Присаживаюсь на диван слева от центра.
— На меня никогда не надевали наручников. — Он не тратит времени, инициируя начало игры, мужественные брови шевелятся. — По любой причине.
Сердце уже колотится, я поднимаю бровь, удивляясь, что он ныряет прямо в рискованные темы. Мы еще не прошли по этой тропинке, но, похоже, что сегодня та самая ночь.
Никто из нас не делает ни глотка, но я уверена, что он лжет.
— Ты хочешь сказать, что никогда не был прикован наручниками, даже к кровати? Почему мне так трудно в это поверить? — Это просто невозможно.
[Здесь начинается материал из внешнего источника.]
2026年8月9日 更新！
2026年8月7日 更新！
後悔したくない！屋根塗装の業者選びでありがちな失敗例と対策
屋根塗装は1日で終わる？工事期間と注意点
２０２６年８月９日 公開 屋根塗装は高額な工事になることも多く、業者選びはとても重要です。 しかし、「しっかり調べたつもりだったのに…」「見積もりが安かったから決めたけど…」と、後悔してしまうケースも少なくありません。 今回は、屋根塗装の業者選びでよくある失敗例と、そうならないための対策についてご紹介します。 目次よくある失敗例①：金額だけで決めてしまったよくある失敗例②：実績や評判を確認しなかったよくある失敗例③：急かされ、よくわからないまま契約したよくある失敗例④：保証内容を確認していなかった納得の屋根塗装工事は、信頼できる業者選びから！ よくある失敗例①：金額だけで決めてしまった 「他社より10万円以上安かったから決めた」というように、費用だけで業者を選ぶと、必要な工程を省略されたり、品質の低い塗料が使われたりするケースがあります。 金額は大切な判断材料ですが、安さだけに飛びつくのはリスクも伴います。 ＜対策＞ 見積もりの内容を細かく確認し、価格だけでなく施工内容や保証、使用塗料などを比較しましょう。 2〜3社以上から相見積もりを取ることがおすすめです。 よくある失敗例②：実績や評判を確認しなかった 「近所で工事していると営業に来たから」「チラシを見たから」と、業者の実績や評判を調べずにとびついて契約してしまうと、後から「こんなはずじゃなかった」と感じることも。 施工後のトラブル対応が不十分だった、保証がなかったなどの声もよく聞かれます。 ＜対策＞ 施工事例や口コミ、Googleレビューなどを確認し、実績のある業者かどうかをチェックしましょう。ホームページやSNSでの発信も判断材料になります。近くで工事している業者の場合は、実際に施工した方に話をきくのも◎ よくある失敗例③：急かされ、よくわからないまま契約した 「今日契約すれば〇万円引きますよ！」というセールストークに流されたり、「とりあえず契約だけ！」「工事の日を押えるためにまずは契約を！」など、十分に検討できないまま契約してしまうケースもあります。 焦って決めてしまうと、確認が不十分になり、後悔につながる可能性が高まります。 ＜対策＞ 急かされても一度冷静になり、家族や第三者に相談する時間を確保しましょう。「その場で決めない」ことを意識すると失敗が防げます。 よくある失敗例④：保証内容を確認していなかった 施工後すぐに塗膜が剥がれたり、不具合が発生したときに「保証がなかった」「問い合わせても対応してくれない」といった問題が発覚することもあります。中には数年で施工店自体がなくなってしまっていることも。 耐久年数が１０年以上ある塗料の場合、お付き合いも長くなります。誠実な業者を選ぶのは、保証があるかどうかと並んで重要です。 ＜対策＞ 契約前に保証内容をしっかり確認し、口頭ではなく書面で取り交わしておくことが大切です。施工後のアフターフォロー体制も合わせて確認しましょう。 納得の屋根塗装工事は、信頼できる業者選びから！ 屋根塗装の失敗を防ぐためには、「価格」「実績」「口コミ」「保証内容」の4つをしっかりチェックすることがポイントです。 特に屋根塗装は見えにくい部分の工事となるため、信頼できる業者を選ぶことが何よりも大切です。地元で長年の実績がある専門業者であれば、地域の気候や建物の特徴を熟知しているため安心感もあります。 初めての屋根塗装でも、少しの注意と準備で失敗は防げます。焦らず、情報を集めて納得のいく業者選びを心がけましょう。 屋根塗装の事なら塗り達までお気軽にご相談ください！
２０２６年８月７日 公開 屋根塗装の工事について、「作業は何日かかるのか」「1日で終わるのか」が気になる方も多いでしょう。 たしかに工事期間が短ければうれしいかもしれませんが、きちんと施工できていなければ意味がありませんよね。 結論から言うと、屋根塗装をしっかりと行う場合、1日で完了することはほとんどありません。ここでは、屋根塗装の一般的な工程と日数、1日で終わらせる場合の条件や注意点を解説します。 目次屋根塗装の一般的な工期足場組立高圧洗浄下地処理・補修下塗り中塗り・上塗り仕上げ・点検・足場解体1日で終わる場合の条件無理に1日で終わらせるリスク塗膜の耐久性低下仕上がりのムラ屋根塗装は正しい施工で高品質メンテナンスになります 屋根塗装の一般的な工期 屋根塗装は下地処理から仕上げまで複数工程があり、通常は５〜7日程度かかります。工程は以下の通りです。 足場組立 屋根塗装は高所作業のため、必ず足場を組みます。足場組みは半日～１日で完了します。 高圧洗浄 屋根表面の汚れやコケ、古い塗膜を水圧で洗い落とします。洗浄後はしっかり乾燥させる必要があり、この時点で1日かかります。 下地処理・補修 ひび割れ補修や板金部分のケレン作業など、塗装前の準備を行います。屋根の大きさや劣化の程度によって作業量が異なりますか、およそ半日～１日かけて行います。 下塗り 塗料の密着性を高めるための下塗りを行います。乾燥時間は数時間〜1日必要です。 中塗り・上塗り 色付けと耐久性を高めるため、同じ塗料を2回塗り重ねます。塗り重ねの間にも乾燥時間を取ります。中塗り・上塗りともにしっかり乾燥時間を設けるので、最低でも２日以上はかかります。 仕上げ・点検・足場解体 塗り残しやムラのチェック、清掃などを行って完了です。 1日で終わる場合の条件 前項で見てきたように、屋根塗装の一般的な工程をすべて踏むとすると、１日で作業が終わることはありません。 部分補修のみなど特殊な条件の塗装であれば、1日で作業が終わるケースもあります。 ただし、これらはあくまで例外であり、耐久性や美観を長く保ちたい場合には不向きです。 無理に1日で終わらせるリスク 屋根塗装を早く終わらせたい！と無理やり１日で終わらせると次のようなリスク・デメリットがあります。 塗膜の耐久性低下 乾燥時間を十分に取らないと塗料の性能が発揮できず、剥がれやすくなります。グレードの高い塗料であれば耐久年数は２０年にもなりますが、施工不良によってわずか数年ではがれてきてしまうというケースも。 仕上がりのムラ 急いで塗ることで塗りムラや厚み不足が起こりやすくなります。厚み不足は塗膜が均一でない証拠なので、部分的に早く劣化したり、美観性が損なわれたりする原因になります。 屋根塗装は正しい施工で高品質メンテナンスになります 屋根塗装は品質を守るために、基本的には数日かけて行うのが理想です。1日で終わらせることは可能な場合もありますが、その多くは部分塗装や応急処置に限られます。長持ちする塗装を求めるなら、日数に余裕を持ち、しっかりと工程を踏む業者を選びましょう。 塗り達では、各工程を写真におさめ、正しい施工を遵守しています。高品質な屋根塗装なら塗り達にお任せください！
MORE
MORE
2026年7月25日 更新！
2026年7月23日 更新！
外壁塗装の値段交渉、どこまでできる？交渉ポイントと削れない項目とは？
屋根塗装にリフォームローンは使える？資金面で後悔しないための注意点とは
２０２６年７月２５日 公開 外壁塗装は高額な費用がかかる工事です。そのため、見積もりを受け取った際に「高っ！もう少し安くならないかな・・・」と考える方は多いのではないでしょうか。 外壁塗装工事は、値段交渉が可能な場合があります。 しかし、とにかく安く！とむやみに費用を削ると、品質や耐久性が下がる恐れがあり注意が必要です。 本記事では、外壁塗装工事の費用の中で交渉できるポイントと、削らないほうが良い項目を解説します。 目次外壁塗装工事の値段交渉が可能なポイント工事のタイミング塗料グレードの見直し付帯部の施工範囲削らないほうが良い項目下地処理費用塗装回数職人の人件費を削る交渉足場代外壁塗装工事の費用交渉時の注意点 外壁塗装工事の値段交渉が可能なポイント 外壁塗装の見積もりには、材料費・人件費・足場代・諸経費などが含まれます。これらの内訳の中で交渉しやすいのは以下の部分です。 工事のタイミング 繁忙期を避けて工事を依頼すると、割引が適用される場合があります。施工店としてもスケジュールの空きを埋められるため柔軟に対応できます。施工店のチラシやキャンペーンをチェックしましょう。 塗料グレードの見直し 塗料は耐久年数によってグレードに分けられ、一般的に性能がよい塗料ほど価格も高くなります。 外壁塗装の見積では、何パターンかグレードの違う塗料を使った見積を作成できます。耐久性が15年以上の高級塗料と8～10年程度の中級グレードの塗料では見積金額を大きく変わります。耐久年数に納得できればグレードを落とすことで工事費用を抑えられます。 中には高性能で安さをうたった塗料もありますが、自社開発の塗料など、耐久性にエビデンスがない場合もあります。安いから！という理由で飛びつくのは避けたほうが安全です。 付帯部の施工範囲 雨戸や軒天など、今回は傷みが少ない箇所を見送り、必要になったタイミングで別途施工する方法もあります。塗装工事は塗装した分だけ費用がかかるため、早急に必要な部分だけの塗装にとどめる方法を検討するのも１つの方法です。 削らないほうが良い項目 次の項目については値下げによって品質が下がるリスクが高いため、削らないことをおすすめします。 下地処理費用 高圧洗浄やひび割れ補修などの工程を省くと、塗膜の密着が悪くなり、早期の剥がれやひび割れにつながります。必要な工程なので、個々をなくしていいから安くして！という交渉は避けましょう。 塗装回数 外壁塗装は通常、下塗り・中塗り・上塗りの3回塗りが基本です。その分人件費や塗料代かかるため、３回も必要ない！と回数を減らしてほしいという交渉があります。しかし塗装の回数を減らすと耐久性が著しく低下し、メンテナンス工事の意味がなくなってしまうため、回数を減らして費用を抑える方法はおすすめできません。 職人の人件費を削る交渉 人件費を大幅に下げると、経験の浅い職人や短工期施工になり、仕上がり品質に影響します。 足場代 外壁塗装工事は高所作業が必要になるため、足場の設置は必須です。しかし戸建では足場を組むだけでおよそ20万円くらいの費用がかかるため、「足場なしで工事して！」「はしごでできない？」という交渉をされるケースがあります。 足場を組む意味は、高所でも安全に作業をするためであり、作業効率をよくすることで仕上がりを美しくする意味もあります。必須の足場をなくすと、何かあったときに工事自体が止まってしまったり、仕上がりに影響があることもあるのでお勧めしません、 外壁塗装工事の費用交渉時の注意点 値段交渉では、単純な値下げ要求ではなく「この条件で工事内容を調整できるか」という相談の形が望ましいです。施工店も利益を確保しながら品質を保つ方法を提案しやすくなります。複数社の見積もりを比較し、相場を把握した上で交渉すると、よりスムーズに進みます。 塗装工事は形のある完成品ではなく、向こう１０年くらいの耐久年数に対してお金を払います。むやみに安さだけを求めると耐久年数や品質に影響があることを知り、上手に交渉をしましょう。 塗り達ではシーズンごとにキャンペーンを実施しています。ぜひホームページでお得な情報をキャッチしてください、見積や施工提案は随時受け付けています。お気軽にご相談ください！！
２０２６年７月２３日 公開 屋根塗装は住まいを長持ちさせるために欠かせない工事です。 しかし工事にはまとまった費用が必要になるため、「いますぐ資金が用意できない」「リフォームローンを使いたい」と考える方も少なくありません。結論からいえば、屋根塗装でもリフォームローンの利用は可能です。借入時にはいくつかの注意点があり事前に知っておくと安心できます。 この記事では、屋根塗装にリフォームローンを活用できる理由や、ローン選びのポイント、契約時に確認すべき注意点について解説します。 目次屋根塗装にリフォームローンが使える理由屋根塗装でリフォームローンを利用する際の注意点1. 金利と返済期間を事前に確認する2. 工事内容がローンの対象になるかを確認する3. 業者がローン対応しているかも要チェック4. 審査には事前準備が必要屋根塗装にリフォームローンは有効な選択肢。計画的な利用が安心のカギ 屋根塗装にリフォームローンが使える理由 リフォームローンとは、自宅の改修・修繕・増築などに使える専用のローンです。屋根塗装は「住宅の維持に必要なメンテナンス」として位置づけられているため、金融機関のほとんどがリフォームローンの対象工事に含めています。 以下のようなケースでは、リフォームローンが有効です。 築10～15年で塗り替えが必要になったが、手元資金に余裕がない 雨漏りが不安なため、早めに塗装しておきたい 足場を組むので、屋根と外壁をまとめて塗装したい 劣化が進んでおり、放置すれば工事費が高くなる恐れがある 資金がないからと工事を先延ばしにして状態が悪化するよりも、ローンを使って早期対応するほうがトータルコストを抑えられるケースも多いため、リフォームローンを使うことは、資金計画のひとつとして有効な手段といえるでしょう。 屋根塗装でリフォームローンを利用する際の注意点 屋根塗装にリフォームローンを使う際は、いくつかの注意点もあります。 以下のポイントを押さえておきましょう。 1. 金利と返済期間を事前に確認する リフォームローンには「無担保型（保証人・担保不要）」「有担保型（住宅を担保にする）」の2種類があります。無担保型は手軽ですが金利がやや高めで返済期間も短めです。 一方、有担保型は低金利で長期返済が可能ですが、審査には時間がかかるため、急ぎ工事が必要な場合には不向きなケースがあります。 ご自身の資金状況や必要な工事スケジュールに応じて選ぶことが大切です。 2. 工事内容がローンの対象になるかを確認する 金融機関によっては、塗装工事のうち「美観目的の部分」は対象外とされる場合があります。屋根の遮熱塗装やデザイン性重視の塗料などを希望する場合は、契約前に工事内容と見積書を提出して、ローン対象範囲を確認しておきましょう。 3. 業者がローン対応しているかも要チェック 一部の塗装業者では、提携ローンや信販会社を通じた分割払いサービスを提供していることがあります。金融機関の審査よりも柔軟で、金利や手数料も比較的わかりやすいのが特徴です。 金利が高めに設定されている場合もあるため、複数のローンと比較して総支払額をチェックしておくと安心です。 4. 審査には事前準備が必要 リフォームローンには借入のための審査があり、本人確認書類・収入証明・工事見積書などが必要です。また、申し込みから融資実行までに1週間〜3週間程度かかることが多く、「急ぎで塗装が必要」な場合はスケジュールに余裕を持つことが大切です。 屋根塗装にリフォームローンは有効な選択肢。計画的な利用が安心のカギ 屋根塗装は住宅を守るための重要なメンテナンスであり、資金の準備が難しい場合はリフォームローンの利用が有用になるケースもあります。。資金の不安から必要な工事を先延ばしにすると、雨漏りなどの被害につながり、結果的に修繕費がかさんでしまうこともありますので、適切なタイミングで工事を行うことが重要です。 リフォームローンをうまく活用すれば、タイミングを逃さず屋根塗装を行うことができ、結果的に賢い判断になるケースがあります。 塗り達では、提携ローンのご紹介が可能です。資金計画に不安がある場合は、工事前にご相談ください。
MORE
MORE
Его правое плечо поднимается.
— Мне не нравится быть привязанным к столбику кровати — у меня проблемы с доверием.
— О! Тебе не нравится быть связанным? Что самое худшее, что может случиться?
— Кто-то может оставить меня там сидеть с моим барахлом, всего такого уязвимого и прочее. Нет, спасибо, это не моё.
Его голос звучит глубоко и наполнен юмором, и, господи, теперь я представляю его обнаженным, с шелковыми галстуками, обернутыми вокруг запястий, с раздвинутыми ногами и…
— Серьезно, Скарлетт? Прошло пять недель — я уже могу читать твои мысли.
— Нет, не можешь.
— Да, черт возьми, могу — у тебя в голове одни пошлости.